Toronto motorcyclists rode their Harley-Davidson bikes to Vancouver to raise funds for the Pacific Autism Family Network.

Around 30 motorcyclists from Toronto rode into Sea Island on a sunny Saturday afternoon in support of a local non-profit's fundraiser for autistic children and their families.

Community members gathered at Pacific Autism Family Network's (PAFN)'s Cessna Drive centre for an afternoon of family-friendly fun with teddy bear painting and performances by children in the community.

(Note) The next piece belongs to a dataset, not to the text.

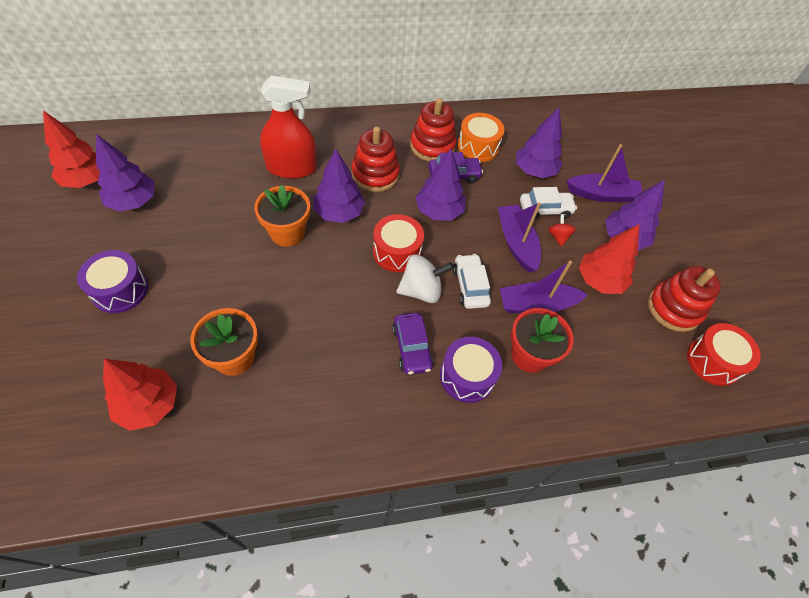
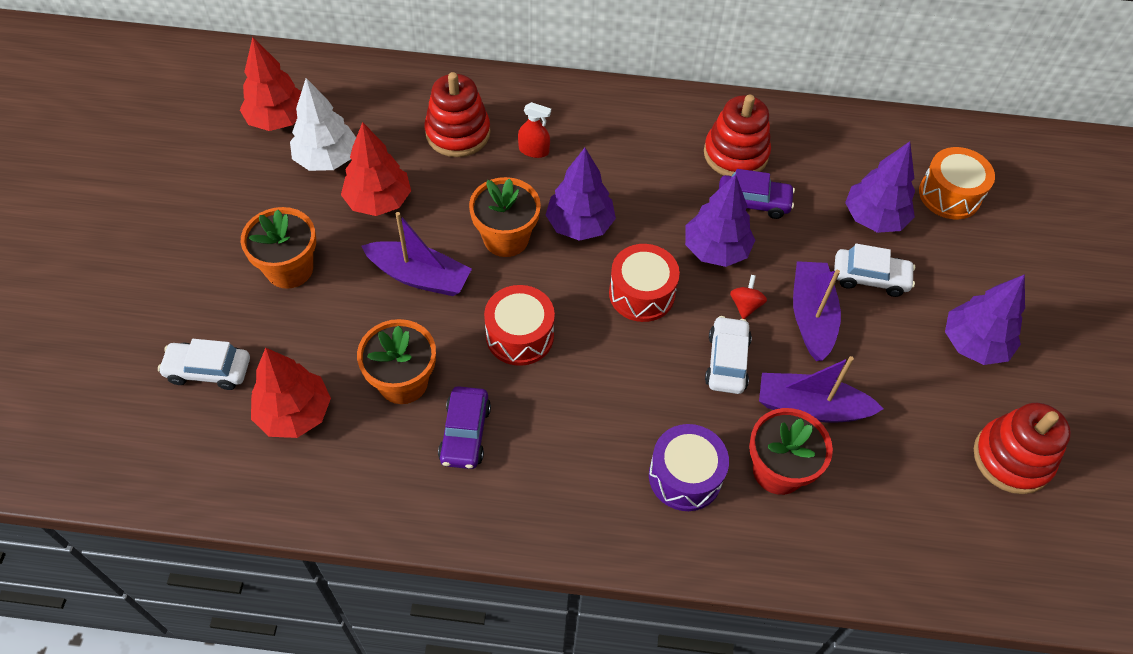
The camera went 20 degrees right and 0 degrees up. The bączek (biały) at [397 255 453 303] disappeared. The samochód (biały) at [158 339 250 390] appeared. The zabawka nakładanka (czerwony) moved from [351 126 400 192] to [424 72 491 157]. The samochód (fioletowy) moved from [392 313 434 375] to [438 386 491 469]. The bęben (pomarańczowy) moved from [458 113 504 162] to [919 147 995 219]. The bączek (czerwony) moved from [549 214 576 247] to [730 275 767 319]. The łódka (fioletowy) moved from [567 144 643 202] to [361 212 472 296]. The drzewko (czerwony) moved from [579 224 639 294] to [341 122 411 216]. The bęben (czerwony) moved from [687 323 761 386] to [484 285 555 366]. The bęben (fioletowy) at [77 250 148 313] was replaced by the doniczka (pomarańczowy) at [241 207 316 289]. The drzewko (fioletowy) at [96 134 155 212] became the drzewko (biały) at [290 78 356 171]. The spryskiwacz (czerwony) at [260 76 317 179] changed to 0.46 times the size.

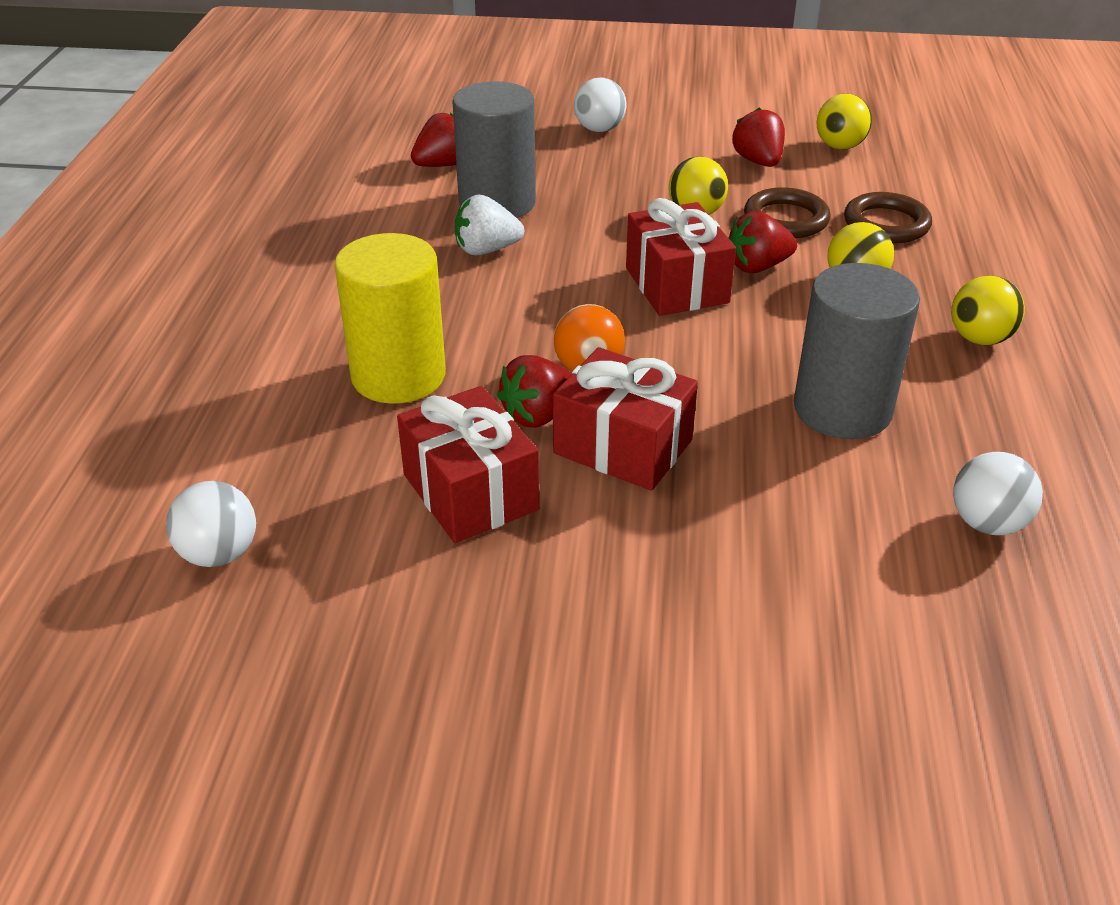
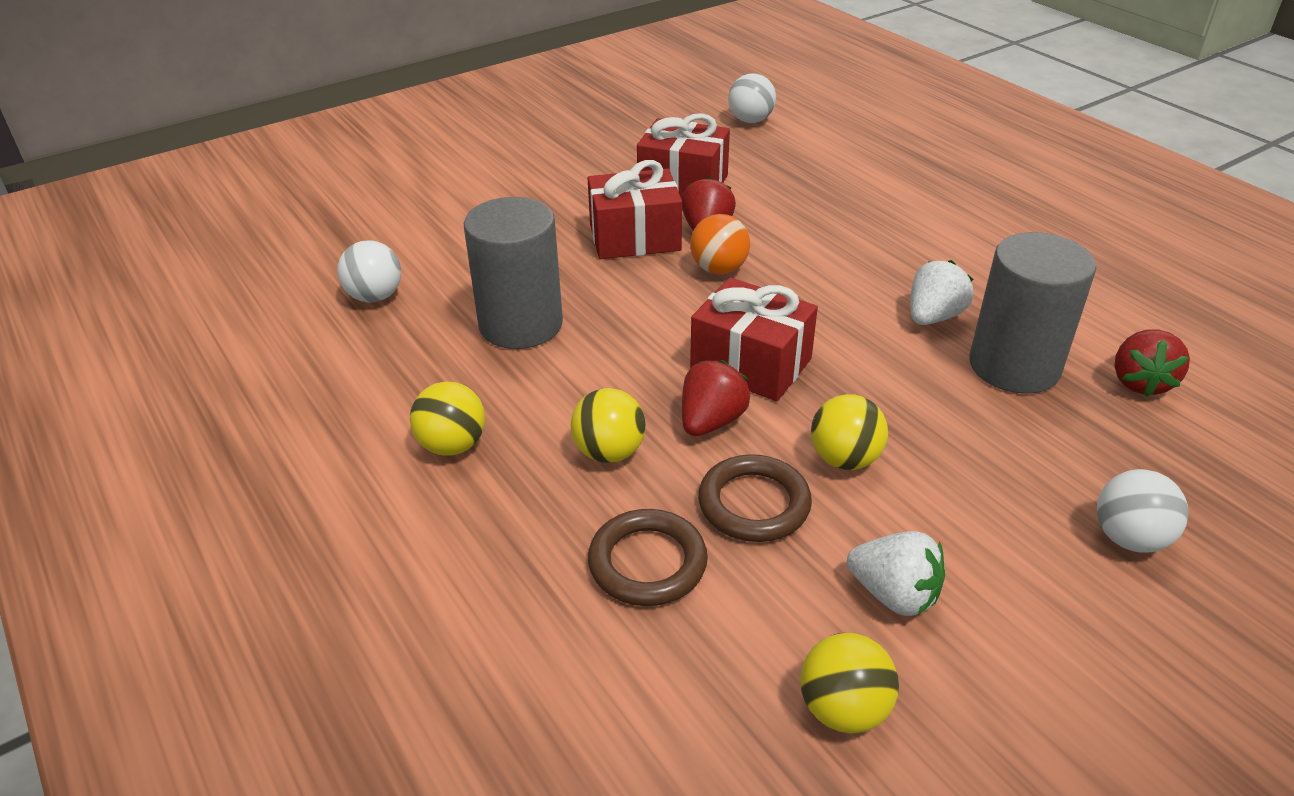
The camera went 140 degrees right and 0 degrees up. The walec (żółty) at [334 233 446 404] disappeared. The truskawka (czerwony) at [732 107 785 167] became the truskawka (biały) at [847 531 945 616].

The East Van Car Club also showed its support with a car display.

With thundering engines, bikers on Harley-Davidson motorcycles rode up to the entrance and kicked off the event.

The Maple Riders had embarked on a cross-country tour to raise money in support of autistic children, and they presented PAFN with a donation generated through the tour.

Kyle Nguyen, director of operations for PAFN, said that the fundraiser was "fantastic." 

"It's great to see, especially post COVID, with all the challenges that have happened, events like this happening - where we can really bring the communities together, and recognize that there is a population of individuals that are out there that we can help support and raise awareness," he said.

"It's really about restarting community engagement that we've seen when we could do large events like this, and having a nice time in the sun as well." 

PAFN is a grassroots initiative created by the B.C. autism community which aims to fill in service and resource gaps in the province, and support individuals with Autism Spectrum Disorder (ASD) and their families.

"Autism and related disabilities are a pervasive aspect of so many people's lives, that wherever they are on their journey we'd like to help them," said Nguyen.

And these outreach initiatives are crucial for supporting the ASD community.

"There's so much potential in our community," said Lucas Gates, an autistic individual and a self-advocate.

"Right now, we're at a point where people are starting to understand that we're a little different, but that's okay. Because not only our community is different, the whole world is different. No one is one of the same."